Divergence of immune response is reduced at later time point. (A) Scatter plots of divergence scores of hallmark pathways at early (x-axis) and later time points (y-axis) for LPS (green) and GARD (maroon) stimulations. The inset boxplots contrast the distribution of divergence scores among all pathways between the two time points. P values were obtained using Mann–Whitney U test. (B) Estimates of the mean response at the two time points for each species (± SE) across genes bellowing to the interferon alpha and inflammatory response hallmark pathways. (C) GO enrichment analysis for genes that showed significant decrease in response in apes only (FDR < 0.05 in apes and FDR > 0.05 in monkeys) for LPS and GARD. Top significant GO terms are given as indicated by −log10 P value on the x-axis.

Fig. 5.

Apes engage a less-specific innate immune response than AAMs. (A) Correlation plots of the magnitude of the fold-change responses between LPS (x-axis) and GARD-stimulated cells (y-axis).
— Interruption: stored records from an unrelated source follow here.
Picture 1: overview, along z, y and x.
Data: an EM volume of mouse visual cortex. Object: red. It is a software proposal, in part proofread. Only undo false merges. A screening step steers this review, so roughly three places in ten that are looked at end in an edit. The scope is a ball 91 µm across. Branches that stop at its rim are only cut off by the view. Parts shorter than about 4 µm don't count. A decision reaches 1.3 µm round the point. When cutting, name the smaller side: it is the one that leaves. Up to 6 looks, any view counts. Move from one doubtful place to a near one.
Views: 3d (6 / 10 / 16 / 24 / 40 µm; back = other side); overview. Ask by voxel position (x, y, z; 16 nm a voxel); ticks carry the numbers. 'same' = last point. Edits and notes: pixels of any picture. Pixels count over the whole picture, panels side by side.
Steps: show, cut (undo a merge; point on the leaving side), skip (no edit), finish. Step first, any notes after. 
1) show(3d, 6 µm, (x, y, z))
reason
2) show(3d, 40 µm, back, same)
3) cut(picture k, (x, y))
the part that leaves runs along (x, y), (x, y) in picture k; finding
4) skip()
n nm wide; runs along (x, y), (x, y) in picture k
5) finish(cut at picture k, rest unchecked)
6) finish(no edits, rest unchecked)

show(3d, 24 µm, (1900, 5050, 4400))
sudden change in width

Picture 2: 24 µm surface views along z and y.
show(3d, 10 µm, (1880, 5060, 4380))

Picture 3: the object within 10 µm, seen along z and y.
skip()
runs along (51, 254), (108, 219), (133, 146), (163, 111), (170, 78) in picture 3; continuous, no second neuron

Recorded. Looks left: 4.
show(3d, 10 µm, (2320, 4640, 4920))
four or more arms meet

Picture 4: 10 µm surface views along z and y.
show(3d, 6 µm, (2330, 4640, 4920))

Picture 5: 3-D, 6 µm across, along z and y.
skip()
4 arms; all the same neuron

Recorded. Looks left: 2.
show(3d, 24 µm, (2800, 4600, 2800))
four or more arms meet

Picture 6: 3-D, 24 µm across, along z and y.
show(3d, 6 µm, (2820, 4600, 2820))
For each of the species, we only include genes that were differentially expressed (FDR < 0.05) in response to at least one of the stimuli (N = 7,862, 7,874, 6,585, and 5,430 genes for human, chimp, baboon, and macaque, respectively). High correlation was found in apes (∼0.85), while modest correlation was found in baboon (0.44) and moderate in macaque (0.65). (B) Proportion of ligand-specific (i.e., genes that respond uniquely to either bacterial or viral stimuli) and shared genes (i.e., genes equally activated by both immune stimuli) across species. (C) Violin plots comparing (scaled) log2 fold-change responses to 4 h of LPS and GARD stimulation between genes belonging the hallmark pathways “Interferon (IFN) alpha” and “inflammatory response.” The P values shown have been Bonferroni corrected for the number of tests performed. NS, nonsignificant (i.e., P > 0.05). (D) Boxplots of the log2 fold-change response (y-axis) of TNF in response to LPS and GARD stimulations across primates.